Уинстон достаточно пришел в себя, чтобы обрести дар речи.

– Вы не сможете! – чуть слышно проговорил он.

– Что вы имеете в виду под этими словами, Уинстон?

– Вы не сумеете создать описанный вами мир. Это мечта. Невозможная мечта.

– Почему?

– Потому что невозможно создать цивилизацию, основанную на страхе, ненависти и жестокости. Она не может быть долговечной.

– Почему же?

– Она нежизнеспособна. Она рассыплется сама собой. Она сама убьет себя.

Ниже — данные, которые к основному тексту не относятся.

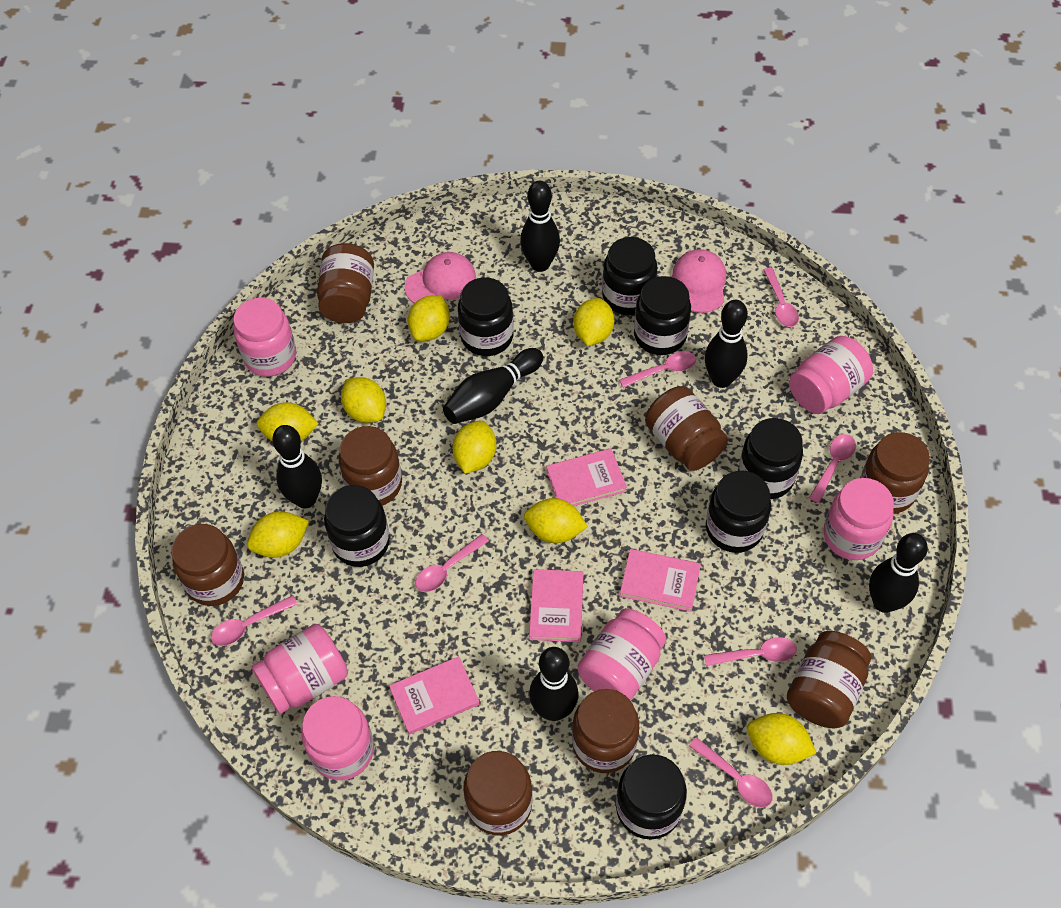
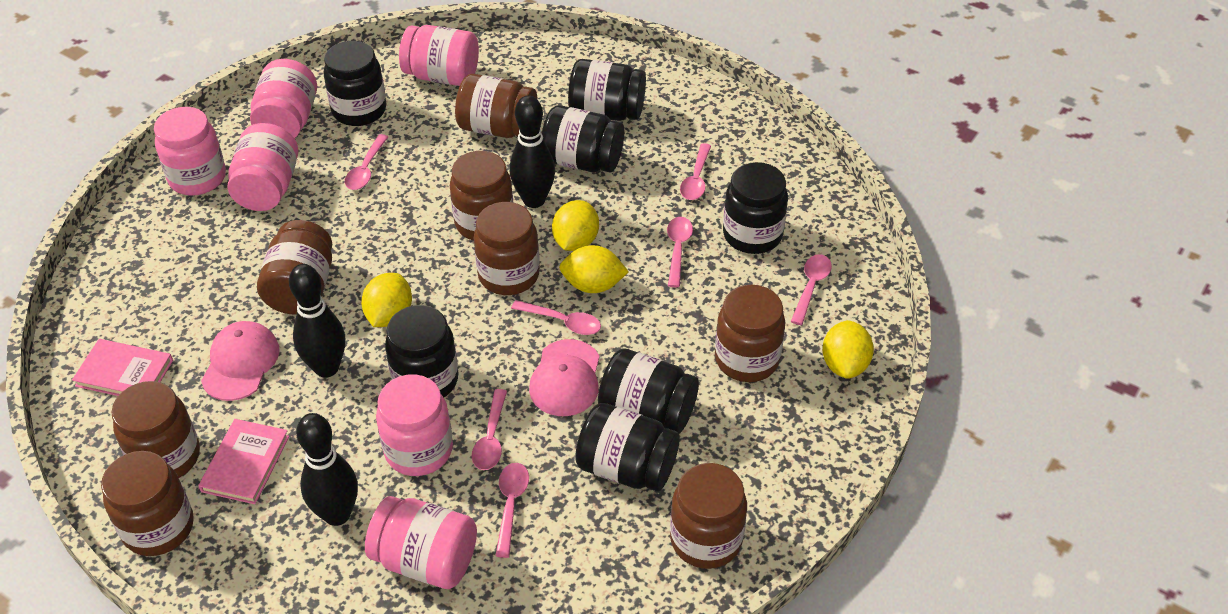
black bowling pin: 6 -> 3
pink book: 4 -> 2
yellow lemon: 8 -> 4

– Ерунда. Вы находитесь под впечатлением того факта, что ненависть якобы более утомительна, чем любовь. Но почему это обязательно так? Потом, если бы вы были правы, какая разница? Предположим, что люди захотят изнашивать себя быстрее. Предположим, что темп человеческой жизни ускорится настолько, что мы будем становиться стариками к тридцати годам. Но что это будет значить для человечества? Разве вы не можете понять, что смерть личности не является смертью? Партия бессмертна.

Голос этот, как всегда, расплющил Уинстона до полной беспомощности; более того, он боялся, что дальнейшие возражения заставят О’Брайена повернуть рукоятку на циферблате. Тем не менее промолчать он не мог, и голосом слабым, без каких-либо аргументов, основываясь только на немом ужасе перед тем, что сказал О’Брайен, Уинстон перешел к атаке:

– Не знаю… и потом, мне все равно. Что-то у вас не сложится. Вы потерпите поражение. Жизнь победит вас.

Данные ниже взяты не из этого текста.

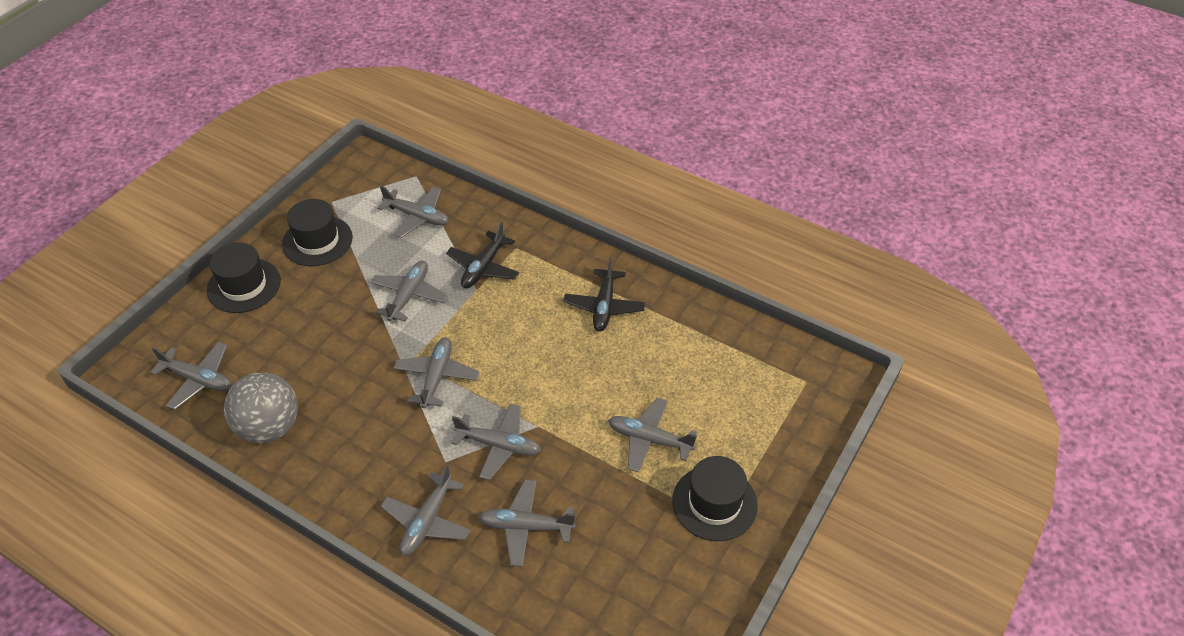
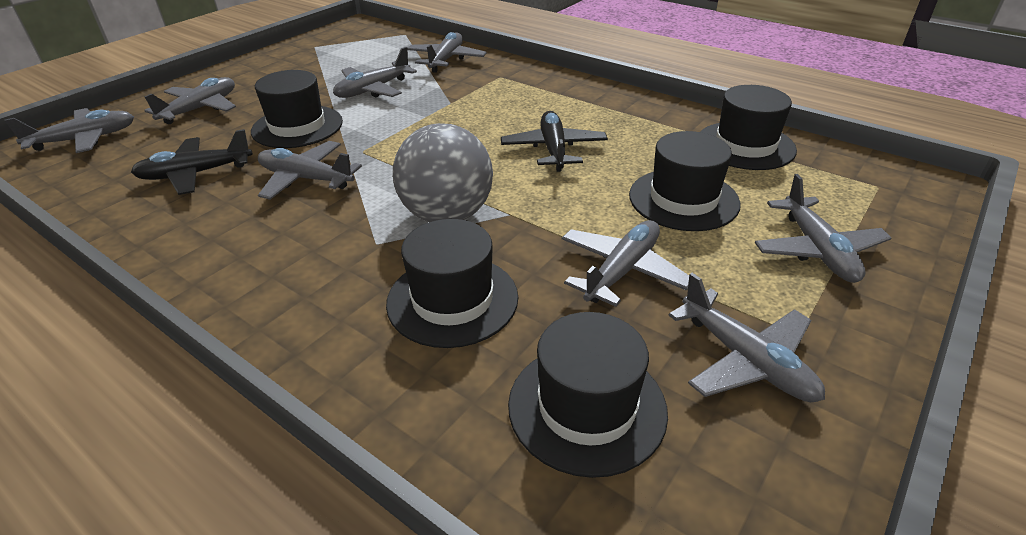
black hat: 3 -> 5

– Уинстон, мы контролируем жизнь на всех ее уровнях. Вам представляется, что где-то здесь обитает так называемая человеческая природа, которая будет возмущена нашими поступками и потому восстанет против нас? Но это мы создаем так называемую человеческую природу. Род людской представляет собой исключительно податливый материал. Или, быть может, вы решили вернуться к своей старой идее, утверждающей, что пролетарии – или рабы – восстанут и уничтожат нас? Забудьте о ней. Они беспомощны, как животные. Человечество – это Партия. Те, кто находится вне ее, не имеют значения.

– Меня это не интересует. В конечном счете они победят вас. Рано или поздно люди поймут, кто вы, и растерзают вас в клочья.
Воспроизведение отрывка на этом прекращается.